Hz. Ebû Bekir, Mekke müşriklerinin baskılarının dayanılmaz hâle geldiği
dönemlerde dahi Mekke’den ayrılmayıp Allah Resûlü’nün yanında bulundu.
Mekke’den ayrılmak zorunda bırakılan Hz. Peygamber ile birlikte hareket
ederek, ona hicret arkadaşı oldu.
Hz. Ebû Bekir, Mekke’de olduğu gibi Medine döneminde de çok kısa süreli
görevler dışında sürekli olarak Hz. Peygamber’in yakınında bulundu. Bütün
seferlerde ve savaşlarda yanında yer aldı. Benî Mustalik (Müreysi)
Gazvesi’nde (5/627) muhâcirlerin sancaktarı idi. Tebük Seferi’nde de (9/631)
Müslümanların en büyük sancağını taşımak ona nasip oldu.
Hz. Ebû Bekir, Allah Resûlü’nün, Müslümanları ilgilendiren gelişmelerde
en fazla görüşüne başvurduğu sahabîler arasındadır. Hz. Peygamber
ashâbıyla yaptığı istişareler sonucunda çoğunlukla onun tekliflerini uygun
bulmuştur. Meselâ Bedir esirlerine dair verilecek karar konusunda ensâr ve
muhâcirlerle yaptığı görüşmenin ardından Hz. Ebû Bekir’in tavsiyesini kabul
ederek müşrik esirleri fidye karşılığında serbest bırakmıştır.

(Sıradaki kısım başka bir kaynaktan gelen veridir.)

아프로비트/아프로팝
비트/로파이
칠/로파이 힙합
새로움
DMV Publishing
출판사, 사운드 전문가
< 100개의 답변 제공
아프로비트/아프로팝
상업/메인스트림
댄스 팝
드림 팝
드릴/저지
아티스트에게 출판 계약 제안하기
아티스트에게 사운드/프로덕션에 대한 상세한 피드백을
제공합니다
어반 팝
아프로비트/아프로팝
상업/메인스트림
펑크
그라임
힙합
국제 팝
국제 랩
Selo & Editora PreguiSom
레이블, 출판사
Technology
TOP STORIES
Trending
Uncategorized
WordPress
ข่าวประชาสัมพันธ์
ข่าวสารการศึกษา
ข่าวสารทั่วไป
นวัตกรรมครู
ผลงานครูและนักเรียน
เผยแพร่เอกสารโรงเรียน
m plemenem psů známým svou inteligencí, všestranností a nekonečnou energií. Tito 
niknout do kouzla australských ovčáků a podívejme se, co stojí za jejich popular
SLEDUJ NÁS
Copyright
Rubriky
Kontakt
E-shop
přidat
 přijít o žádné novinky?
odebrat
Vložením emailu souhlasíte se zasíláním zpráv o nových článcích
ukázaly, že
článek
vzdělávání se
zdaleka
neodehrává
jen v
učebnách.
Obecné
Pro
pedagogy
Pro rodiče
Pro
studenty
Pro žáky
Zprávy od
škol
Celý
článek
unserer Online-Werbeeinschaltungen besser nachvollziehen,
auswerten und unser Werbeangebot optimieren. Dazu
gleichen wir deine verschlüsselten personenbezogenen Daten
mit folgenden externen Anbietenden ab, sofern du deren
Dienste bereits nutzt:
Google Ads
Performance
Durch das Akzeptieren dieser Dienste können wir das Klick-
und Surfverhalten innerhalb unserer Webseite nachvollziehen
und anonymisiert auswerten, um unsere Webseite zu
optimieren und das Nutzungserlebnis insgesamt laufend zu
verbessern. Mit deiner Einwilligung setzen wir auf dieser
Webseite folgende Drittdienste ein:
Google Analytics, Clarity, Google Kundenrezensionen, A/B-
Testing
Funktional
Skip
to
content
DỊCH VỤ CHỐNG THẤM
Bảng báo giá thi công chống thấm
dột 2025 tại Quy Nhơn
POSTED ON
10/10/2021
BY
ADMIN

Hz. Ebû Bekir, hicretin dokuzuncu yılının hac mevsiminde Allah Resûlü
adına hac emîri olarak görev yaptı. Bundan bir yıl sonra gerçekleşen Veda
haccını Hz. Peygamber ile birlikte tamamladı.
Hz. Peygamber, vefatından önce irat ettiği bir hutbesinde “Yüce Allah,
kulunu dünya ile kendisine kavuşmak arasında muhayyer kıldı, kulu da O’na
kavuşmayı tercih etti” buyurmuştu. Bu ifadede yer alan kul ile kastedilenin
Hz. Peygamber olduğunu anlayan ve ayrılış günlerinin yaklaştığını düşünerek
hüzünlenen Hz. Ebû Bekir idi. Hz. Peygamber hastalığının şiddetlenmesi
sebebiyle namaz kıldıramayacak duruma geldiğinde, bu görevin Hz. Ebû
Bekir tarafından yerine getirilmesini emretti. Bu şekilde o, Allah Resûlü’nün
vefatına kadar Mescid-i Nebevî’de Müslümanlara namaz kıldırdı, onun
vefatından sonra da ilk halife seçildi.